=== DIRECTIONS ===
The line that contains "teknolojisiyle Ethereum’un işlem" marks the end: retype the data below exactly from its first line through that line.

Stored data entries:
=== Begin Enclosure ===

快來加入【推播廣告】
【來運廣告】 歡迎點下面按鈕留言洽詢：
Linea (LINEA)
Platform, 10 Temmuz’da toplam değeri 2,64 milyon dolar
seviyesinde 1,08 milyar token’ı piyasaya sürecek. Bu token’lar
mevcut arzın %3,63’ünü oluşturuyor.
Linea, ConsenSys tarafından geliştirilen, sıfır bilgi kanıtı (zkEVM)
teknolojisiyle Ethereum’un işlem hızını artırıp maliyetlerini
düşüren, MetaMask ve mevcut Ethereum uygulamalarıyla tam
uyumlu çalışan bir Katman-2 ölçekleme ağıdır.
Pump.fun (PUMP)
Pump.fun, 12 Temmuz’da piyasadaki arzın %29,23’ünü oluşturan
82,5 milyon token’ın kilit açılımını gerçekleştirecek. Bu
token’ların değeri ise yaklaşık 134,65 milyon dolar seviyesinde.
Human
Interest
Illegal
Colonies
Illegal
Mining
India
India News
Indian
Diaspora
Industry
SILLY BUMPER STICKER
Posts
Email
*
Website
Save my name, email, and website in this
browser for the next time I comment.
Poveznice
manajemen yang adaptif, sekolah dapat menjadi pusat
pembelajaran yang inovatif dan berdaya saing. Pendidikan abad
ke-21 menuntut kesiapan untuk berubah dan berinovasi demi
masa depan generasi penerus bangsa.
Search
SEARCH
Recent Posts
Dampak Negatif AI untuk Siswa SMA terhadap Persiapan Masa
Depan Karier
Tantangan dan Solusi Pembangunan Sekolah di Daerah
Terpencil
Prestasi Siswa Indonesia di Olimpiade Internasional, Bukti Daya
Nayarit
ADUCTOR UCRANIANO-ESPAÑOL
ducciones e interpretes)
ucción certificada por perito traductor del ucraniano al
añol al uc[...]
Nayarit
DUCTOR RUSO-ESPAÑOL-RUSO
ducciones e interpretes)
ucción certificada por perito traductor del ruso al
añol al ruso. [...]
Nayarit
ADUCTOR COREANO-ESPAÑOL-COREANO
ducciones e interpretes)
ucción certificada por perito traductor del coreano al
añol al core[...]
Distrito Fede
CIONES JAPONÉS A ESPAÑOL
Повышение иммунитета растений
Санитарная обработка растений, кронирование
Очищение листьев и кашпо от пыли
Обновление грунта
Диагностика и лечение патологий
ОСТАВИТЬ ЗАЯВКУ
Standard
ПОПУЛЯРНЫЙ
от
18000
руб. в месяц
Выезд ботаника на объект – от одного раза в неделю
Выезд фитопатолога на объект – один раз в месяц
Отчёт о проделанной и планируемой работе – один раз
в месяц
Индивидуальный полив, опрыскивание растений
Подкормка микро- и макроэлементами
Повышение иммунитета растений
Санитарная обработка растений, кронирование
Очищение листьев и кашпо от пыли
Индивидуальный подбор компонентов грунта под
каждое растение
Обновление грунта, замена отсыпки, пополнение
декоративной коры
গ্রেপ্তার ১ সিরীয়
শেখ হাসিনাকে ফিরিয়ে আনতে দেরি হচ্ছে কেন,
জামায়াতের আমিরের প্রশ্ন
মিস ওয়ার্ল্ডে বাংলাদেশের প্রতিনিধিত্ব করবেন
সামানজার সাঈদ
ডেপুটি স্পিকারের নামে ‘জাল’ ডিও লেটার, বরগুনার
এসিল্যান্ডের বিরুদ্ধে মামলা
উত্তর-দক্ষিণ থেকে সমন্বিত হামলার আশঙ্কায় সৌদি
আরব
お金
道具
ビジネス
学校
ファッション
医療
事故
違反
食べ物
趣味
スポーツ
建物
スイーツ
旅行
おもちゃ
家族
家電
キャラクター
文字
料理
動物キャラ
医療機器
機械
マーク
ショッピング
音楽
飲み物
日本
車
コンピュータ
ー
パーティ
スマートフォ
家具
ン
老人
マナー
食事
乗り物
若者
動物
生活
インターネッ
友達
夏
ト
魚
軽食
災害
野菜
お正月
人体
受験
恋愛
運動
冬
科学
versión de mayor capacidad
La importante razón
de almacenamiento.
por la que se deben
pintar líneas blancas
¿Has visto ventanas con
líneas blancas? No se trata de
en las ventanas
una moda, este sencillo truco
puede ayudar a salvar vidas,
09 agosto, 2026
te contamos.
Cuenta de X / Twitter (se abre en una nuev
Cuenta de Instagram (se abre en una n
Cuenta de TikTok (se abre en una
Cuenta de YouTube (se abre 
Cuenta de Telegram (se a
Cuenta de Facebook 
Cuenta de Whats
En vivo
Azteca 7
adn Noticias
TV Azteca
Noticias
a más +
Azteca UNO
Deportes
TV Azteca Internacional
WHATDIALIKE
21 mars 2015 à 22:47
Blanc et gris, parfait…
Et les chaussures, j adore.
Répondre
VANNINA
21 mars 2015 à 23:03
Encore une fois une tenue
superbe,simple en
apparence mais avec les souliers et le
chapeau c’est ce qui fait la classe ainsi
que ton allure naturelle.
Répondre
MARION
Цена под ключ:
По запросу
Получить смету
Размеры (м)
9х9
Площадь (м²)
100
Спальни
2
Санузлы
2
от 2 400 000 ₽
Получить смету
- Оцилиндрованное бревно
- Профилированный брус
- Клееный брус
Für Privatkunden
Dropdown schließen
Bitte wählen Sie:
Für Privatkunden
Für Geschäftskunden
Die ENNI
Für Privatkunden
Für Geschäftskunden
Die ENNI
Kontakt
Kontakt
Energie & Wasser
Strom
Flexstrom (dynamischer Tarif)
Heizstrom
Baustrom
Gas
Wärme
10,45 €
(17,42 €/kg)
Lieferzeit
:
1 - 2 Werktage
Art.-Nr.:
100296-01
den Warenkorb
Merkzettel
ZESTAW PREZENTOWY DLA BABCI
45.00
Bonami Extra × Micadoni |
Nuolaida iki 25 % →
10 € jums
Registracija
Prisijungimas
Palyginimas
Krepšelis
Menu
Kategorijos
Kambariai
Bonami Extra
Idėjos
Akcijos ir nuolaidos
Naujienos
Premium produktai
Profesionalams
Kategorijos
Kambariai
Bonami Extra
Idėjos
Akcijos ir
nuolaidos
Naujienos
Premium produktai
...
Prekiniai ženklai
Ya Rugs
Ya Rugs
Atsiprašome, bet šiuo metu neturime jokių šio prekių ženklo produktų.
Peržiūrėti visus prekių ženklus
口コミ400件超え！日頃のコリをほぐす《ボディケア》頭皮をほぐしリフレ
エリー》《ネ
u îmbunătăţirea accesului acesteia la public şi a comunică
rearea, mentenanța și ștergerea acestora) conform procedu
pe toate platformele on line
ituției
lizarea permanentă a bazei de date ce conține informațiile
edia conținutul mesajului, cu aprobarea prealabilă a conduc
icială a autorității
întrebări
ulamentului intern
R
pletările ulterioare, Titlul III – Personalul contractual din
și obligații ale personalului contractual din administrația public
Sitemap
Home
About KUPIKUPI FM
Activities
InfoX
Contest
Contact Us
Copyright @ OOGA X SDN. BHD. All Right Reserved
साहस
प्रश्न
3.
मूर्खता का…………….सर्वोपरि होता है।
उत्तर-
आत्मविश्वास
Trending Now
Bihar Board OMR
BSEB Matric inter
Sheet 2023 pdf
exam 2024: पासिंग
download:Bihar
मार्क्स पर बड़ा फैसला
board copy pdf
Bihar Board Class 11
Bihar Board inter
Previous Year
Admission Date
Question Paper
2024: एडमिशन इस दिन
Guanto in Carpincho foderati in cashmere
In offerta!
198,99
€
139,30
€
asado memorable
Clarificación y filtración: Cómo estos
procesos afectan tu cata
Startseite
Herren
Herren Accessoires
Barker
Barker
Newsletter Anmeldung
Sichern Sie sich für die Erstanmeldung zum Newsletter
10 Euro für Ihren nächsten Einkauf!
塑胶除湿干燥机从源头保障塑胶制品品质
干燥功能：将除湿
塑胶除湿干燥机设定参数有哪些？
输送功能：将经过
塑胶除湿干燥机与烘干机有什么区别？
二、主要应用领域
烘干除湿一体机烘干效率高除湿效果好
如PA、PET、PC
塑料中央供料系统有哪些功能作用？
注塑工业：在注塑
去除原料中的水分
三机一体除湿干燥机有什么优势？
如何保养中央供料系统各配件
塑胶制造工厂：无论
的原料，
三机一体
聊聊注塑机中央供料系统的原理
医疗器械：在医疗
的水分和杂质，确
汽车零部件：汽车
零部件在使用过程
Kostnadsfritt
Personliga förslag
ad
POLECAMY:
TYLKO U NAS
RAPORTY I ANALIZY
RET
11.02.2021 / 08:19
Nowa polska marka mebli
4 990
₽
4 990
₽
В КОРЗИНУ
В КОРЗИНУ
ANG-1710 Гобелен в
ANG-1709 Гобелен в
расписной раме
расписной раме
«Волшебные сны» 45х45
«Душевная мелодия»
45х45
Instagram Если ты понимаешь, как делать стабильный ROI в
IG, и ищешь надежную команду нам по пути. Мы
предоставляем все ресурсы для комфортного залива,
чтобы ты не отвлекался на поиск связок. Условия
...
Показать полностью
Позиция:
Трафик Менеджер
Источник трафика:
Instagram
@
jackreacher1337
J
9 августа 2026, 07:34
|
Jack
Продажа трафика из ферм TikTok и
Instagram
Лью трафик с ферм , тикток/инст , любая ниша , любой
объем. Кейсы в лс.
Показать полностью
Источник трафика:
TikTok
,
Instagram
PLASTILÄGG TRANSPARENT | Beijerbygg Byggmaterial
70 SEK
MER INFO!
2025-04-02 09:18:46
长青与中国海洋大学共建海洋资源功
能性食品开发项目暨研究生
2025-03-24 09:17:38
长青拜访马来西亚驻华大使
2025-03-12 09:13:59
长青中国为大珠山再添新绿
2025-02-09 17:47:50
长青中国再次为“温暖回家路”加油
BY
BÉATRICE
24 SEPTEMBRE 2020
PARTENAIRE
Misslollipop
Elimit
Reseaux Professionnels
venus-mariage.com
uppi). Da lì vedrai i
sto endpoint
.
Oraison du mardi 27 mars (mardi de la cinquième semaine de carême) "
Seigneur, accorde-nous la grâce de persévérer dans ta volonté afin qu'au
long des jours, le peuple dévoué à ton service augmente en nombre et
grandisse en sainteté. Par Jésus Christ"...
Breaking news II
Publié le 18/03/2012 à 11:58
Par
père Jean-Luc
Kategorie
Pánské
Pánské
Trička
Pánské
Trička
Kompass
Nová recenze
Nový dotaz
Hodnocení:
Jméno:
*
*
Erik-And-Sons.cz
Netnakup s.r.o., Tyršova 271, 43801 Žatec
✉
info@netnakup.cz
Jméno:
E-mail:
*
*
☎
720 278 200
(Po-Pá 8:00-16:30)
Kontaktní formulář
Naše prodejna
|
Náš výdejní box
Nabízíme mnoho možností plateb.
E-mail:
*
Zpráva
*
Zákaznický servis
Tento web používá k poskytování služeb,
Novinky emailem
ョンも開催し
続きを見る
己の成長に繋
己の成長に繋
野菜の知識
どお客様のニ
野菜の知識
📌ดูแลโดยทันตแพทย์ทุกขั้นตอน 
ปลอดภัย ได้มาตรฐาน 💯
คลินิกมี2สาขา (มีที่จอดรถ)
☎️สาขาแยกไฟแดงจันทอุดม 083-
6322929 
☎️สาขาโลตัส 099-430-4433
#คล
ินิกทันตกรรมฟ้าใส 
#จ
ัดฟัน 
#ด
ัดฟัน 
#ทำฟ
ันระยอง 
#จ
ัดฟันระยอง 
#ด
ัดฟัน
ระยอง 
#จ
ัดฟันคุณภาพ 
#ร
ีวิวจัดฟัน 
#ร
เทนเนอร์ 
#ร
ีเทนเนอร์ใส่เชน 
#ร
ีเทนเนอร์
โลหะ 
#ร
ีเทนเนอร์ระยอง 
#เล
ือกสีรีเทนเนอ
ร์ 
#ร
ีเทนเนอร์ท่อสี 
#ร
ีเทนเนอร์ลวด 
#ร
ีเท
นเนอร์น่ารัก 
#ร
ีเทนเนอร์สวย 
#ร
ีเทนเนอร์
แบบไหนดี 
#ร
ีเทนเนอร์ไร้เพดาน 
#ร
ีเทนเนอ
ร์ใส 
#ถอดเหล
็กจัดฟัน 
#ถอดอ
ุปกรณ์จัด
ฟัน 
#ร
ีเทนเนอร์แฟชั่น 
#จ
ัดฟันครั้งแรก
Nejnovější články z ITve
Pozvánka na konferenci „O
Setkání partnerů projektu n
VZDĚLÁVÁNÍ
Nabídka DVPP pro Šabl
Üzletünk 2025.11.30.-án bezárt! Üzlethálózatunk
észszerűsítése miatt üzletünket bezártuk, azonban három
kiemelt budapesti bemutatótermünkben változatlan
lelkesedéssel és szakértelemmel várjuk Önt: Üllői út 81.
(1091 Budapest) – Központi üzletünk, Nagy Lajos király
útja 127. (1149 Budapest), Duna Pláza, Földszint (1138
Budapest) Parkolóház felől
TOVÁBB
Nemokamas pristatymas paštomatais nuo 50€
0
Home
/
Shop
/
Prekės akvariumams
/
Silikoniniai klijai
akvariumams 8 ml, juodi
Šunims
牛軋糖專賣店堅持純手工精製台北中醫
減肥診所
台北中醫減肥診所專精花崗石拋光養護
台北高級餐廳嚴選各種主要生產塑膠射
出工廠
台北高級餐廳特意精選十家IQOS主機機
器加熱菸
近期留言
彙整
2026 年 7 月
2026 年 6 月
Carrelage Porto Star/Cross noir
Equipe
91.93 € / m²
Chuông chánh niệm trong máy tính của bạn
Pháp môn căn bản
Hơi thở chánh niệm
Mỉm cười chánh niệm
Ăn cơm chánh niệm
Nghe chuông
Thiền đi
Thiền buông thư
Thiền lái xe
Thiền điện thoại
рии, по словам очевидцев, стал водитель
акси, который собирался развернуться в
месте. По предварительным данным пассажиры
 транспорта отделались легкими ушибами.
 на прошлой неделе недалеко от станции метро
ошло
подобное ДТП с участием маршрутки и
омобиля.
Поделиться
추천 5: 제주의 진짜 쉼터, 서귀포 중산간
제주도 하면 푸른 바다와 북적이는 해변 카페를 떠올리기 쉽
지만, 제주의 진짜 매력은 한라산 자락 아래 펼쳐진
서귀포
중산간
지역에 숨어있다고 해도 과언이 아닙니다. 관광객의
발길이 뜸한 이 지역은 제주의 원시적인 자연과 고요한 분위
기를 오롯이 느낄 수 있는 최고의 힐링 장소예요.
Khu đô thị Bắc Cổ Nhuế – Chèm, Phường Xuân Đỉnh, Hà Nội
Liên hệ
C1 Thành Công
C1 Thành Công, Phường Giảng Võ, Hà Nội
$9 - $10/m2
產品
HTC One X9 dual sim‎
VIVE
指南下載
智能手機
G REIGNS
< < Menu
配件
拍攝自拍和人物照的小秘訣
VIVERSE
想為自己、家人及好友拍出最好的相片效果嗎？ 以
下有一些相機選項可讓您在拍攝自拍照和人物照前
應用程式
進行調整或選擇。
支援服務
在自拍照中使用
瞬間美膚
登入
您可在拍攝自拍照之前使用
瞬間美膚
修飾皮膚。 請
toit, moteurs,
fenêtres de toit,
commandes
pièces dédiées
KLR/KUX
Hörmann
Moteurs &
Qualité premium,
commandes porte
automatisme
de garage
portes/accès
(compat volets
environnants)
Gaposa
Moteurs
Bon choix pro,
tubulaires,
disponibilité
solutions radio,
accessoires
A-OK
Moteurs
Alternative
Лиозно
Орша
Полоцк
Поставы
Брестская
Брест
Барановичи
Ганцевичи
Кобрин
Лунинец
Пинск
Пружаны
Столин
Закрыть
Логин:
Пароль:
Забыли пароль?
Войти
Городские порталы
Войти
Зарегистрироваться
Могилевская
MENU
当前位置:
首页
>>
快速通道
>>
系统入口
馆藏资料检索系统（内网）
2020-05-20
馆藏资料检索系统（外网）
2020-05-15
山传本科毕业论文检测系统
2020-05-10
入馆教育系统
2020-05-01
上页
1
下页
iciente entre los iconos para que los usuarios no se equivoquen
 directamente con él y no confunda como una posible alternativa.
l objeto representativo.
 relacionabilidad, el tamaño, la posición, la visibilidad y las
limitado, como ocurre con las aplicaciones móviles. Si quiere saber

=== End Enclosure ===

=== EXERCISE ANSWER ===
快來加入【推播廣告】
【來運廣告】 歡迎點下面按鈕留言洽詢：
Linea (LINEA)
Platform, 10 Temmuz’da toplam değeri 2,64 milyon dolar
seviyesinde 1,08 milyar token’ı piyasaya sürecek. Bu token’lar
mevcut arzın %3,63’ünü oluşturuyor.
Linea, ConsenSys tarafından geliştirilen, sıfır bilgi kanıtı (zkEVM)
teknolojisiyle Ethereum’un işlem hızını artırıp maliyetlerini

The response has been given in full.